━━━ Given text ━━━

Liberty not offering teams voting power - report

Dec.28 (GMM) F1 teams are being offered shares in the sport but not voting rights, according to Germany's Auto Motor und Sport.

Correspondent Michael Schmidt said new owners Liberty Media are keen for the teams to take 20 per cent ($800 million) of the commercial rights, with the end of January as a deadline for their decision.

"Liberty has good reasons to invite the teams," Schmidt wrote. "Shareholders will not leave overnight.

"But the deal has a catch. Although the teams will benefit from the earnings and will get a seat on the board, they will not vote.

"When it comes to new strategies, regulations, marketing campaigns, the distribution of money or the appointment of the CEO, Liberty will not include the teams," he added.

Also uncertain about F1's future is the ongoing involvement of Bernie Ecclestone.

F1 legend Sir Jackie Stewart told the Swiss newspaper Sonntagsblick: "There will never, ever be another Bernie Ecclestone.

━━━ Records supplied ━━━

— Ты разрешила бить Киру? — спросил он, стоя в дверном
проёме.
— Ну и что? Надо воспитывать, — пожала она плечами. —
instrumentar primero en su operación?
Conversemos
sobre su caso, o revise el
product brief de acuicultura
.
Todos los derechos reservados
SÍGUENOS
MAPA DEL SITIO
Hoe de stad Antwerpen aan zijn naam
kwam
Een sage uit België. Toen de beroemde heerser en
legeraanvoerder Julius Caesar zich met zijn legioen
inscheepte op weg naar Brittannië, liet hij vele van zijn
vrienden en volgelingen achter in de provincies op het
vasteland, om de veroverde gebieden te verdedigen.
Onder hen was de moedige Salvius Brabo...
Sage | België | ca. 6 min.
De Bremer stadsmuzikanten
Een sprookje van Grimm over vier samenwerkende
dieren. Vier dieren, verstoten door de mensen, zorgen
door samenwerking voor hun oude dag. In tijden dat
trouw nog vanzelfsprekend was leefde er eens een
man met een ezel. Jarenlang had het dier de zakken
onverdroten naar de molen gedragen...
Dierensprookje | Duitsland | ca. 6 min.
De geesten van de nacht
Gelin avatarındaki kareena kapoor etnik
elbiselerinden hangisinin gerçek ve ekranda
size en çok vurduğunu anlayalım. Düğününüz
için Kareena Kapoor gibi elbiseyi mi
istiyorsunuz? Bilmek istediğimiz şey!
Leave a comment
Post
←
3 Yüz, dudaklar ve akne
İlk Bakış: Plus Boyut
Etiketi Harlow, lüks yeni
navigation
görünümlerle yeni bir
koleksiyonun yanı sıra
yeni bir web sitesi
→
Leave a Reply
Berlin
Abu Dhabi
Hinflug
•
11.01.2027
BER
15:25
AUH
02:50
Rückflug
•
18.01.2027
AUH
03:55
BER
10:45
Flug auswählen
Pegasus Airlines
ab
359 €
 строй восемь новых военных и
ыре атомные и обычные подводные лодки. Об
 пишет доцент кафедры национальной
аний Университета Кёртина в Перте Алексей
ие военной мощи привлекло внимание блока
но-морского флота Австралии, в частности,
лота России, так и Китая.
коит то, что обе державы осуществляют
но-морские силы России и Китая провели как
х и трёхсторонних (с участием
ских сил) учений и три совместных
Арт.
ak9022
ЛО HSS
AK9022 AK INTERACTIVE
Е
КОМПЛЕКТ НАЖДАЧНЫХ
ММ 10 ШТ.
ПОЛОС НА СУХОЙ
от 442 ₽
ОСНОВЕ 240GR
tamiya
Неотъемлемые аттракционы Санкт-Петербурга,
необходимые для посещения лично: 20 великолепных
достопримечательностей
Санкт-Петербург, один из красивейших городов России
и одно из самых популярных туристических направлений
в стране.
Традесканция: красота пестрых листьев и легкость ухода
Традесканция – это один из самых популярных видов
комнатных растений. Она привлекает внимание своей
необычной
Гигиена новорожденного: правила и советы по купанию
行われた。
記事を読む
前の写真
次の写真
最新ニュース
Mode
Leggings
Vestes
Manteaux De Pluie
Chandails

━━━

--- Set of tasks ---
**1.** Using the report on Liberty Media and the F1 teams, decide whether each statement agrees with it. Answer yes or no for each, and quote the words that decide it.
(a) Liberty Media wants the teams to take 20 per cent of the commercial rights.
(b) The teams have until the end of February to make their decision.
(c) The teams will have a say in appointing the CEO.
**2.** Carry on the report about Liberty Media and the F1 teams, picking up right after its last sentence.
The data are separate material, apart from the report on Liberty Media and the F1 teams.

--- Responses to the tasks ---
**1.**
(a) Yes: "keen for the teams to take 20 per cent ($800 million) of the commercial rights"
(b) No: "with the end of January as a deadline for their decision"
(c) No: "the appointment of the CEO, Liberty will not include the teams"

**2.**
"He is unique in the whole world of sport -- no man has ever made as much money, for himself and for everyone else."

So with the 86-year-old F1 supremo's future uncertain for the new era, Stewart insisted: "Liberty needs to find a solution.

"When Pete Rozelle died, everyone thought it was the end of the NFL. But it grew even bigger and better, because the new people brought a different culture and new methods.

"But at the moment there are not many things you can do (in F1) without Bernie. If he cooperates with the new owners, it will be great, including for the fans, who must move back into the foreground," Stewart added.